(The records Opens)

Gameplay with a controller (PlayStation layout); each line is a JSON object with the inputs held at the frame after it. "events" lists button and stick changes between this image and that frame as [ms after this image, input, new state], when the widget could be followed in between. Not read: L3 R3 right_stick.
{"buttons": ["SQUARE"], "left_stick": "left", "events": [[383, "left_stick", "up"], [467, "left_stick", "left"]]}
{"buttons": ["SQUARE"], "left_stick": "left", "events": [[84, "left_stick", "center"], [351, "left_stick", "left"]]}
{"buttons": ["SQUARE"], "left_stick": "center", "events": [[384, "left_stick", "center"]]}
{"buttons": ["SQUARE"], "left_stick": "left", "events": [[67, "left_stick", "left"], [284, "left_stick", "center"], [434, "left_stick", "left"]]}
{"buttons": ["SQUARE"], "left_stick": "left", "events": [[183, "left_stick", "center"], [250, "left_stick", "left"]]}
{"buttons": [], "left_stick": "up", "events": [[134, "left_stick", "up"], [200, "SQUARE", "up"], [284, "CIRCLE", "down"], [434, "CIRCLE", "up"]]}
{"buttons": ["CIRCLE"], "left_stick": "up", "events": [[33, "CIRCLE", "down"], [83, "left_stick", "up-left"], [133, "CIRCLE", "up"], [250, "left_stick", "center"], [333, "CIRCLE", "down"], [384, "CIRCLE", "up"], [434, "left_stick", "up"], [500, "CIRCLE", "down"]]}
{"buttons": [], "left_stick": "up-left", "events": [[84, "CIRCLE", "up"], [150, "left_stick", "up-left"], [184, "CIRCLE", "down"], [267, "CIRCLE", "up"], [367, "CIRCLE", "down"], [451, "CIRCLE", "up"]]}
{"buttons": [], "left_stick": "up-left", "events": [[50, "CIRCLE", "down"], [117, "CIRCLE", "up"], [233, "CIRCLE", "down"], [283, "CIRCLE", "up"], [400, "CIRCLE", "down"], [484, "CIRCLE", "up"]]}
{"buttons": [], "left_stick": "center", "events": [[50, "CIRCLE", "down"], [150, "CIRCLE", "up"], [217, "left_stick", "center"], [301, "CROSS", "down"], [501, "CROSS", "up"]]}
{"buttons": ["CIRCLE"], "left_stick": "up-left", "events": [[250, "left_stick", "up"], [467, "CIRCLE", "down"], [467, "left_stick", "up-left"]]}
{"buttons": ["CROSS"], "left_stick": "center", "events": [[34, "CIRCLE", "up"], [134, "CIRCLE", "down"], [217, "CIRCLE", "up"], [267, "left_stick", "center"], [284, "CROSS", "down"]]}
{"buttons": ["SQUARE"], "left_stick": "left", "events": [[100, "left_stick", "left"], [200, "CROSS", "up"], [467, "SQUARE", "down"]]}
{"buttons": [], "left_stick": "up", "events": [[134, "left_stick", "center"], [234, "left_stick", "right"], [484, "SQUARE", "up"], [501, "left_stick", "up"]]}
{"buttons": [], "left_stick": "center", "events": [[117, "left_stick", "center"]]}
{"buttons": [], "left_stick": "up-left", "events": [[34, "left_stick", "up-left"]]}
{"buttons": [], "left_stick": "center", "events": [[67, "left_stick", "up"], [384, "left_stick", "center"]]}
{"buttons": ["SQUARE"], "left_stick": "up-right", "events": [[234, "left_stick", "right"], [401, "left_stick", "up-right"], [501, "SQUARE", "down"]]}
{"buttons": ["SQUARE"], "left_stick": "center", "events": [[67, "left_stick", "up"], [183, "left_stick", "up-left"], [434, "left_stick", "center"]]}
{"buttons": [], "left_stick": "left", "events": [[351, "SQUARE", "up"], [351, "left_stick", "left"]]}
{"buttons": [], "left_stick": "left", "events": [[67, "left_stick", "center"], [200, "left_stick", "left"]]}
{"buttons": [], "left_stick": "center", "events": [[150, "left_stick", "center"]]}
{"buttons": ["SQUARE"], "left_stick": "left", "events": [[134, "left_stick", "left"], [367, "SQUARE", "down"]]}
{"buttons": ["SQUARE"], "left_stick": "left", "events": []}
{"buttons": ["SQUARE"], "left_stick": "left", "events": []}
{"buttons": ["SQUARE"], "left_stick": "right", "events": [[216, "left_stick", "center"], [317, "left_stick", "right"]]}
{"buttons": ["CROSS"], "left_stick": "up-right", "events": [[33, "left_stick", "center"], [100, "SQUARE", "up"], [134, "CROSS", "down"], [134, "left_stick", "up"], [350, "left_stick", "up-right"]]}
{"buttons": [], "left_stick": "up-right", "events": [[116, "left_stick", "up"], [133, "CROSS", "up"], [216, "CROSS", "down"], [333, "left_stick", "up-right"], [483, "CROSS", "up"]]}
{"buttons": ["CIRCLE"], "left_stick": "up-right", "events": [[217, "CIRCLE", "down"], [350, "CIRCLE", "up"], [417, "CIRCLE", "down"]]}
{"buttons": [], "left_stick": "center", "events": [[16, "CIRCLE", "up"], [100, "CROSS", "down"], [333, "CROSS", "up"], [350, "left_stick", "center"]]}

(The records Closes)

» **How to complete this task**
Transcribe, in full, each record that appears above.

» **Task output**
Gameplay with a controller (PlayStation layout); each line is a JSON object with the inputs held at the frame after it. "events" lists button and stick changes between this image and that frame as [ms after this image, input, new state], when the widget could be followed in between. Not read: L3 R3 right_stick.
{"buttons": ["SQUARE"], "left_stick": "left", "events": [[383, "left_stick", "up"], [467, "left_stick", "left"]]}
{"buttons": ["SQUARE"], "left_stick": "left", "events": [[84, "left_stick", "center"], [351, "left_stick", "left"]]}
{"buttons": ["SQUARE"], "left_stick": "center", "events": [[384, "left_stick", "center"]]}
{"buttons": ["SQUARE"], "left_stick": "left", "events": [[67, "left_stick", "left"], [284, "left_stick", "center"], [434, "left_stick", "left"]]}
{"buttons": ["SQUARE"], "left_stick": "left", "events": [[183, "left_stick", "center"], [250, "left_stick", "left"]]}
{"buttons": [], "left_stick": "up", "events": [[134, "left_stick", "up"], [200, "SQUARE", "up"], [284, "CIRCLE", "down"], [434, "CIRCLE", "up"]]}
{"buttons": ["CIRCLE"], "left_stick": "up", "events": [[33, "CIRCLE", "down"], [83, "left_stick", "up-left"], [133, "CIRCLE", "up"], [250, "left_stick", "center"], [333, "CIRCLE", "down"], [384, "CIRCLE", "up"], [434, "left_stick", "up"], [500, "CIRCLE", "down"]]}
{"buttons": [], "left_stick": "up-left", "events": [[84, "CIRCLE", "up"], [150, "left_stick", "up-left"], [184, "CIRCLE", "down"], [267, "CIRCLE", "up"], [367, "CIRCLE", "down"], [451, "CIRCLE", "up"]]}
{"buttons": [], "left_stick": "up-left", "events": [[50, "CIRCLE", "down"], [117, "CIRCLE", "up"], [233, "CIRCLE", "down"], [283, "CIRCLE", "up"], [400, "CIRCLE", "down"], [484, "CIRCLE", "up"]]}
{"buttons": [], "left_stick": "center", "events": [[50, "CIRCLE", "down"], [150, "CIRCLE", "up"], [217, "left_stick", "center"], [301, "CROSS", "down"], [501, "CROSS", "up"]]}
{"buttons": ["CIRCLE"], "left_stick": "up-left", "events": [[250, "left_stick", "up"], [467, "CIRCLE", "down"], [467, "left_stick", "up-left"]]}
{"buttons": ["CROSS"], "left_stick": "center", "events": [[34, "CIRCLE", "up"], [134, "CIRCLE", "down"], [217, "CIRCLE", "up"], [267, "left_stick", "center"], [284, "CROSS", "down"]]}
{"buttons": ["SQUARE"], "left_stick": "left", "events": [[100, "left_stick", "left"], [200, "CROSS", "up"], [467, "SQUARE", "down"]]}
{"buttons": [], "left_stick": "up", "events": [[134, "left_stick", "center"], [234, "left_stick", "right"], [484, "SQUARE", "up"], [501, "left_stick", "up"]]}
{"buttons": [], "left_stick": "center", "events": [[117, "left_stick", "center"]]}
{"buttons": [], "left_stick": "up-left", "events": [[34, "left_stick", "up-left"]]}
{"buttons": [], "left_stick": "center", "events": [[67, "left_stick", "up"], [384, "left_stick", "center"]]}
{"buttons": ["SQUARE"], "left_stick": "up-right", "events": [[234, "left_stick", "right"], [401, "left_stick", "up-right"], [501, "SQUARE", "down"]]}
{"buttons": ["SQUARE"], "left_stick": "center", "events": [[67, "left_stick", "up"], [183, "left_stick", "up-left"], [434, "left_stick", "center"]]}
{"buttons": [], "left_stick": "left", "events": [[351, "SQUARE", "up"], [351, "left_stick", "left"]]}
{"buttons": [], "left_stick": "left", "events": [[67, "left_stick", "center"], [200, "left_stick", "left"]]}
{"buttons": [], "left_stick": "center", "events": [[150, "left_stick", "center"]]}
{"buttons": ["SQUARE"], "left_stick": "left", "events": [[134, "left_stick", "left"], [367, "SQUARE", "down"]]}
{"buttons": ["SQUARE"], "left_stick": "left", "events": []}
{"buttons": ["SQUARE"], "left_stick": "left", "events": []}
{"buttons": ["SQUARE"], "left_stick": "right", "events": [[216, "left_stick", "center"], [317, "left_stick", "right"]]}
{"buttons": ["CROSS"], "left_stick": "up-right", "events": [[33, "left_stick", "center"], [100, "SQUARE", "up"], [134, "CROSS", "down"], [134, "left_stick", "up"], [350, "left_stick", "up-right"]]}
{"buttons": [], "left_stick": "up-right", "events": [[116, "left_stick", "up"], [133, "CROSS", "up"], [216, "CROSS", "down"], [333, "left_stick", "up-right"], [483, "CROSS", "up"]]}
{"buttons": ["CIRCLE"], "left_stick": "up-right", "events": [[217, "CIRCLE", "down"], [350, "CIRCLE", "up"], [417, "CIRCLE", "down"]]}
{"buttons": [], "left_stick": "center", "events": [[16, "CIRCLE", "up"], [100, "CROSS", "down"], [333, "CROSS", "up"], [350, "left_stick", "center"]]}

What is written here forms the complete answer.